=== Problem requirements ===
Somewhere below is a line with "vfov_deg: 45.4" and, later, a line with "exposure_s: 1/227"; repeat those two lines and all the lines between them, exactly as they are.

=== Data ===
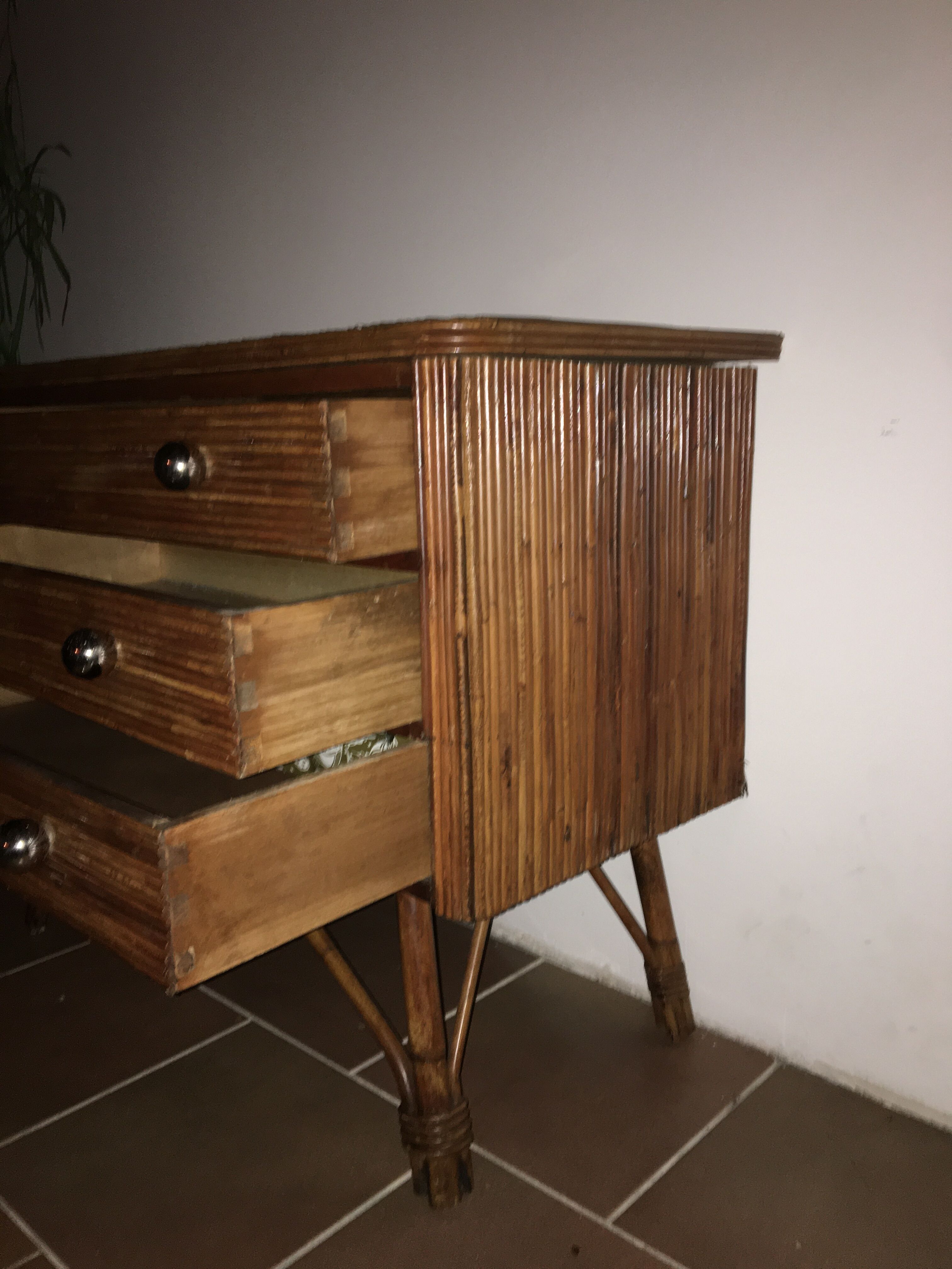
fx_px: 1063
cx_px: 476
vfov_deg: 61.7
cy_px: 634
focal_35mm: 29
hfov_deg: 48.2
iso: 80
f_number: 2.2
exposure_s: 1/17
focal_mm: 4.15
* * *
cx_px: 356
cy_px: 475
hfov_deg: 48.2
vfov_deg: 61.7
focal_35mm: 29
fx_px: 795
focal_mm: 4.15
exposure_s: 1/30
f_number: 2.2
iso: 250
* * *
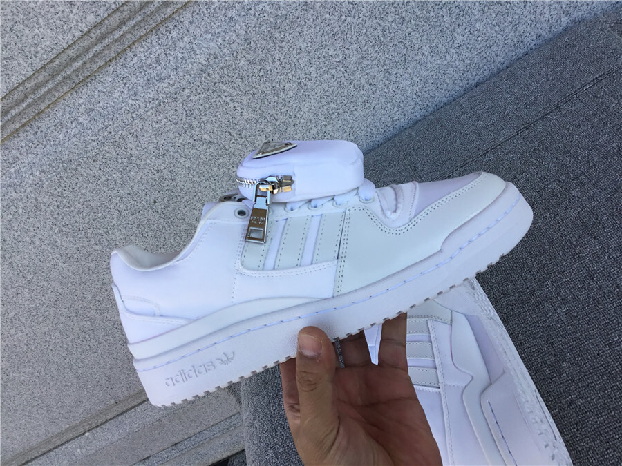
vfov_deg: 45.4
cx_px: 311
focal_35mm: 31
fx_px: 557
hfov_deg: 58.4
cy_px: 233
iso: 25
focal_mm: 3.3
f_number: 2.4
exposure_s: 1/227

=== Solved problem ===
vfov_deg: 45.4
cx_px: 311
focal_35mm: 31
fx_px: 557
hfov_deg: 58.4
cy_px: 233
iso: 25
focal_mm: 3.3
f_number: 2.4
exposure_s: 1/227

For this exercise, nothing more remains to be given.